I am a beginner in LAMMPS. The LAMMPS version I am using is “LAMMPS (31 Aug 2021)”.
I tried stretching the metal-ceramic interface using LAMMPS, using eam/alloy for metal, meam potential for ceramic, and morse potential for C-Cu and Ti-Cu for the interface. But after using fix1 all npt temp 298.15 298.15 ${tdamp} y 0 0 ${pdamp} z 0 0 ${pdamp} (s p p as boundary condition, stretch in x direction), but when I modify the cutoff of morse, And when increasing neighbor to make it larger than cutoff, the error “ERROR: Lost atoms: original 5338 current 5337(src/thermo.cpp:439)” appeared.
I looked at the running process and found that the box became very large in the x-direction during the npt process, but I found that the atomic positions did not change unexpectedly. I found that when I change the cutoff of morse to 2.5, there is no error, but when I change it to 6, the above error will appear.
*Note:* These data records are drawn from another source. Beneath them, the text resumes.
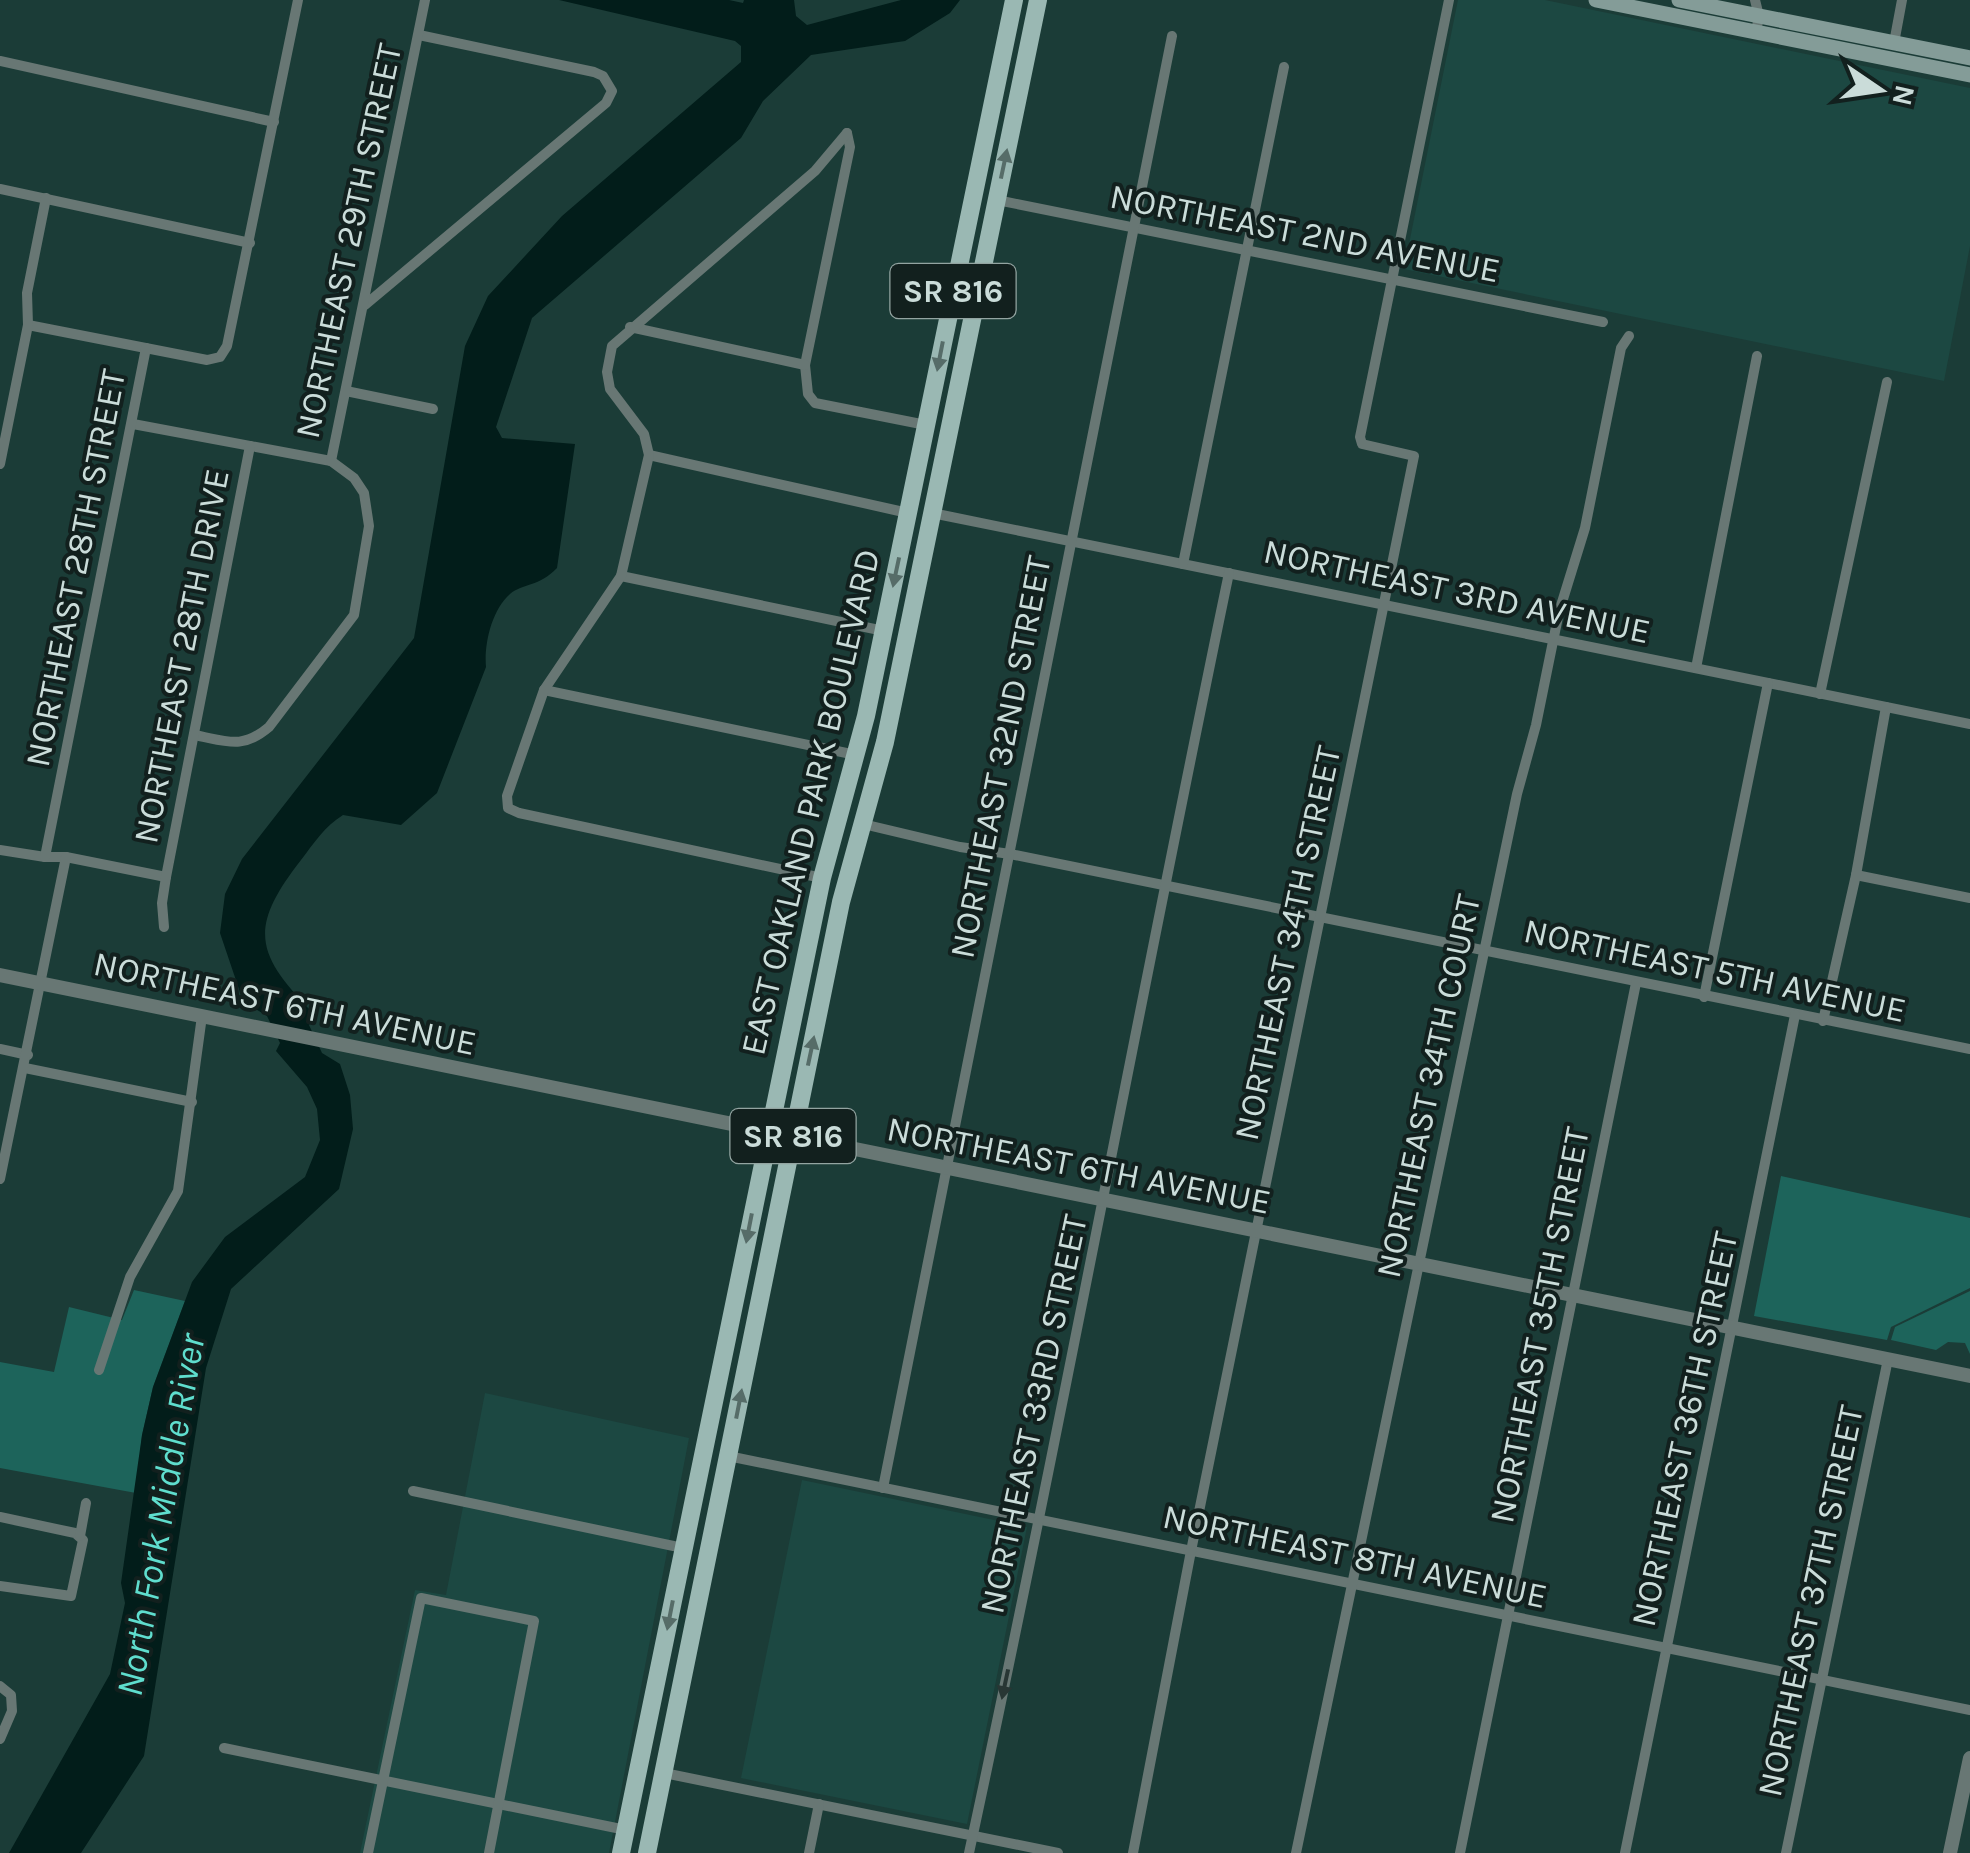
<svg xmlns="http://www.w3.org/2000/svg" width="1970" height="1853" viewBox="0 0 1970 1853" font-family="Karla,sans-serif">
<style>
.built{fill:#1c4842}
.green{fill:#1d645b}
.water{fill:#021d1a}
.lines{fill:none;stroke-linecap:round;stroke-linejoin:round}
.minor{stroke:#687774;stroke-width:10}
.tertiary{stroke:#687774;stroke-width:14}
.secondary{stroke:#849c98;stroke-width:15}
.primary{stroke:#9ab8b3;stroke-width:18}
.oneway{fill:#566c68}
.oneway2{fill:#283634}
.labels{text-anchor:middle;stroke-width:8;stroke-linejoin:round;paint-order:stroke}
.shield{fill:#12201e;stroke:#93a4a1;stroke-width:2.5}
.shield-label{font-size:32px;font-weight:bold;fill:#cadcd9}
.street-label{font-size:35px;fill:#cadcd9;stroke:#12201e}
.water-label{font-size:38px;font-style:italic;fill:#5fdece;stroke:#12201e}
</style>
<rect width="100%" height="100%" fill="#1b3c37"/>
<!-- built -->
<g class="built">
<polygon points="1458,0 1545,0 1970,88 1970,246 1944,381 1404,269"/>
<polygon points="485,1393 689,1438 609,1853 360,1853 415,1590 446,1595"/>
<polygon points="802,1480 1027,1527 967,1824 741,1778"/>
</g>
<!-- green -->
<g class="green">
<polygon points="1781,1176 1970,1218 1970,1288 1891,1327 1887,1340 1754,1316"/>
<polygon points="134,1290 185,1301 153,1387 142,1435 136,1493 0,1468 0,1362 54,1372 69,1307 122,1320"/>
<polygon points="1970,1291 1970,1354 1965,1343 1948,1342 1936,1350 1891,1340 1895,1327"/>
</g>
<!-- water -->
<path class="water" d="M 559,0 L 729,0 L 743,3 L 744,0 L 794,0 L 796,16 L 807,25 L 901,0 L 960,0 L 950,13 L 905,41 L 811,55 L 763,101 L 741,138 L 532,318 L 496,427 L 502,438 L 575,444 L 557,568 C 539,587 523,583 510,594 C 491,611 484,645 486,667 L 437,793 L 401,825 L 343,815 C 325,826 314,843 301,860 C 247,929 256,955 314,1014 L 309,1025 L 322,1053 L 340,1064 L 350,1095 L 353,1129 L 339,1189 L 231,1289 L 206,1368 L 144,1756 L 81,1853 L 9,1853 L 110,1674 L 125,1603 L 121,1583 L 142,1435 L 153,1387 L 192,1282 L 225,1237 L 305,1177 L 320,1140 L 317,1109 L 307,1087 L 276,1051 L 280,1043 L 267,1016 L 243,1001 L 220,933 L 225,894 L 242,859 L 414,638 L 465,346 L 488,296 L 562,216 L 741,62 L 741,46 L 735,41 Z"/>
<g class="lines">
<!-- minor -->
<g class="minor">
<polyline points="1755,0 1759,16 1756,32"/>
<polyline points="1894,43 1902,0"/>
<polyline points="0,61 274,122"/>
<polyline points="847,133 850,147 805,365 808,394 815,403 926,425"/>
<polyline points="0,189 250,243"/>
<polyline points="997,200 1603,322"/>
<polyline points="365,305 606,103 612,91 603,76 594,72 419,35"/>
<polyline points="28,325 207,360 220,357 227,346 298,0"/>
<polyline points="630,327 805,365"/>
<polyline points="346,391 433,409"/>
<path d="M 133,424 L 331,461 L 354,478 L 364,493 L 369,526 L 354,615 L 269,727 C 242,750 227,741 194,735"/>
<polyline points="649,455 908,513"/>
<polyline points="331,461 425,0"/>
<polyline points="0,464 28,325 27,293 46,198"/>
<polyline points="932,513 1970,724"/>
<polyline points="1183,564 1284,67"/>
<polyline points="621,576 884,631"/>
<polyline points="1696,668 1757,356"/>
<polyline points="544,690 856,755"/>
<polyline points="1820,694 1887,382"/>
<polyline points="863,824 960,847 1010,854 1970,1049"/>
<polyline points="0,850 45,857 66,857 166,877"/>
<polyline points="45,857 146,348"/>
<polyline points="1856,875 1970,898"/>
<polyline points="822,878 519,813 508,808 507,796 544,690 621,576 649,455 644,434 610,389 607,372 612,346 815,171 847,133"/>
<polyline points="164,927 162,903 166,877 250,446"/>
<polyline points="1704,997 1768,683"/>
<polyline points="1823,1021 1856,875 1886,707"/>
<polyline points="0,1049 28,1055"/>
<polyline points="25,1068 192,1102"/>
<polyline points="0,1179 66,857"/>
<polyline points="99,1370 130,1277 178,1191 202,1016"/>
<polyline points="728,1456 1970,1710"/>
<polyline points="883,1488 1172,36"/>
<polyline points="413,1491 683,1548"/>
<polyline points="0,1517 75,1533 83,1540 71,1596 0,1586"/>
<polyline points="80,1536 86,1503"/>
<polyline points="0,1686 11,1695 12,1711 0,1739"/>
<polyline points="224,1748 626,1830"/>
<polyline points="664,1773 1058,1853"/>
<polyline points="368,1853 421,1598 534,1621 489,1853"/>
<polyline points="809,1853 819,1804"/>
<path d="M 969,1853 C 1061,1427 1140,999 1229,573"/>
<polyline points="1133,1853 1191,1551 1414,456 1362,444 1360,437 1449,0"/>
<polyline points="1296,1853 1517,794 1536,725 1559,612 1585,528 1621,348 1629,336"/>
<polyline points="1460,1853 1636,983"/>
<polyline points="1625,1853 1795,1015"/>
<polyline points="1786,1853 1888,1359"/>
</g>
<!-- tertiary -->
<g class="tertiary">
<polyline points="0,975 1970,1376"/>
<polyline points="1950,1853 1970,1758"/>
</g>
<!-- secondary -->
<g class="secondary">
<polyline points="1596,0 1970,75"/>
<polyline points="1679,0 1970,58"/>
</g>
<!-- primary -->
<g class="primary">
<polyline points="621,1853 822,878 866,716 1014,0"/>
<polyline points="647,1853 841,902 885,742 1038,0"/>
</g>
</g>
<!-- one-way arrows -->
<defs><path id="oneway-solid" d="M-6-.8H1V-3.2L6.5 0L1 3.2V.8H-6Z" transform="scale(2.5)"/></defs>
<g class="oneway">
<use href="#oneway-solid" transform="translate(1004 164) rotate(-78)"/>
<use href="#oneway-solid" transform="translate(940 356) rotate(101)"/>
<use href="#oneway-solid" transform="translate(896 572) rotate(102)"/>
<use href="#oneway-solid" transform="translate(811 1051) rotate(-78)"/>
<use href="#oneway-solid" transform="translate(749 1228) rotate(101)"/>
<use href="#oneway-solid" transform="translate(739 1404) rotate(-79)"/>
<use href="#oneway-solid" transform="translate(670 1615) rotate(101)"/>
</g>
<use class="oneway2" href="#oneway-solid" transform="translate(1005 1684) rotate(102)"/>
<g class="labels">
<!-- shield labels -->
<g class="shield">
<rect x="890.5" y="264" width="125" height="54" rx="8"/>
<rect x="730.5" y="1109" width="125" height="54" rx="8"/>
</g>
<g class="shield-label">
<text x="953" y="302">SR 816</text>
<text x="793" y="1147">SR 816</text>
</g>
<!-- street labels -->
<g class="street-label">
<text transform="translate(1305 233) rotate(11)" y="12">NORTHEAST 2ND AVENUE</text>
<text transform="translate(348 241) rotate(-78)" y="12">NORTHEAST 29TH STREET</text>
<text transform="translate(75 568) rotate(-79)" y="12">NORTHEAST 28TH STREET</text>
<text transform="translate(1457 591) rotate(12)" y="12">NORTHEAST 3RD AVENUE</text>
<text transform="translate(181 656) rotate(-79)" y="12">NORTHEAST 28TH DRIVE</text>
<text transform="translate(1000 757) rotate(-79)" y="12">NORTHEAST 32ND STREET</text>
<text transform="translate(810 802) rotate(-77)" y="12">EAST OAKLAND PARK BOULEVARD</text>
<text transform="translate(1287 943) rotate(-78)" y="12">NORTHEAST 34TH STREET</text>
<text transform="translate(1715 970) rotate(12)" y="12">NORTHEAST 5TH AVENUE</text>
<text transform="translate(285 1003) rotate(12)" y="12">NORTHEAST 6TH AVENUE</text>
<text transform="translate(1428 1086) rotate(-78)" y="12">NORTHEAST 34TH COURT</text>
<text transform="translate(1079 1165) rotate(11)" y="12">NORTHEAST 6TH AVENUE</text>
<text transform="translate(1539 1325) rotate(-79)" y="12">NORTHEAST 35TH STREET</text>
<text transform="translate(1033 1414) rotate(-78)" y="12">NORTHEAST 33RD STREET</text>
<text transform="translate(1684 1429) rotate(-78)" y="12">NORTHEAST 36TH STREET</text>
<text transform="translate(1355 1556) rotate(12)" y="12">NORTHEAST 8TH AVENUE</text>
<text transform="translate(1810 1601) rotate(-78)" y="12">NORTHEAST 37TH STREET</text>
</g>
<!-- water labels -->
<g class="water-label">
<text transform="translate(160 1515) rotate(-80)" y="13">North Fork Middle River</text>
</g>
</g>
<!-- north arrow -->
<g transform="translate(1880 90) rotate(103)" stroke="#12201e" stroke-width="8" paint-order="stroke">
<path d="M0-8L18 38L0 25L-18 38Z" fill="#cadcd9"/>
<text y="-15" font-size="28" font-weight="bold" text-anchor="middle" fill="#cadcd9">N</text>
</g>
</svg>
I can’t think of where his mistake lies.
“Lost atoms” errors are an indirect indication of a problem (same as an elevated body temperature is an indication of being sick, but it is not sufficient an indication for diagnosing the cause).
From your description it looks as if you have extremely high forces for some atoms and those accelerate a lot and thus are expelled from your system. This is an indication of either a bad initial geometry or bad potential parameters or a bad overall model. This is confirmed by the fact that the reduction the morse cutoff (which will largely disable the morse potential) changes the behavior.
There is not enough information here to make a more specific assessment.
Just one more recommendation, as a LAMMPS beginner, you have chosen a very complex pair style setup. This is very easy to get wrong. It is strongly recommended to practice your MD simulation skills with some simpler systems (using just one pair style) before trying more complex systems.
dear professor
First of all thanks for your answer. For the X-direction stretch I use “velocity mobile ramp vx 0.0 0.5 x 4 46 sum yes units box” timestep 0.001fs My above error occurs when I try to use npt to relax the system, the initial model metal- The spacing between the ceramic interfaces was set to 2 Angstroms, so I tried the npt above to relax the system so that the interface positions are at the optimum distance.
You made it very clear that my use and understanding of cutoff was not complete in my previous work, so there would be many mistakes and problems. Also apologies for not describing the problem in more detail.
Based on your suggestion I am going to increase the spacing of the interface in the initial model, wondering if this will solve the problem I am facing.
Just making (random?) modifications to your model based on a guess is neither a very scientific nor a very efficient approach to solve a problem. To solve a problem, you have to first understand the cause. To understand the cause, you need to carefully observe. That can be done with a careful visualization of your trajectory (i.e. with frequent output for a short run). Since you have observed a large change in box dimension in x direction you need to ask yourself if that would be self-inflicted by your model (and the velocity command you used, which is as far as I can tell not suitable for your purpose anyway). Also, using a timestep of 0.001fs seems very unrealistic and extremely wasteful.
Overall, my impression from your two posts is that you urgently need tutoring by somebody with experience in these kind of simulations. At the very least you need to spend (more) time studying input files and available tutorials for the same kind of studies for other, similar materials (more carefully).
Performing meaningful MD simulations is in many ways more a craft than a science and and only a genius can learn that on his or her own with help from text books or manuals. Online forums are not a sufficient substitute.
First of all thank you sir for your reply.
Yes, as you said I was in a bit of a rush, I think I should look for papers and books on stretching of dissimilar materials. Learn and learn from the experience of the predecessors to solve their own problems.
At the same time, it is a pity that my teachers and brothers could not give me MD-related guidance, because they did not understand or said they had not used MD for computational simulation. Therefore, I put too much hope on the forums for help. Of course, if you know relevant books or literature, you can recommend them to me, I would be very grateful.
I don’t know (and don’t care to know) enough about your specific area of research to make any specific recommendations, but - as I already mentioned - you need in person tutoring by an MD practitioner. If your adviser is not sufficiently experienced, finding an experienced collaborator is crucial anyway. As I already mentioned, it is highly unlikely that you can teach yourself what you need to know for doing meaningful research. Otherwise you are liable to repeat many of the mistakes others have done (with the best intentions) over the many years that MD is used for research.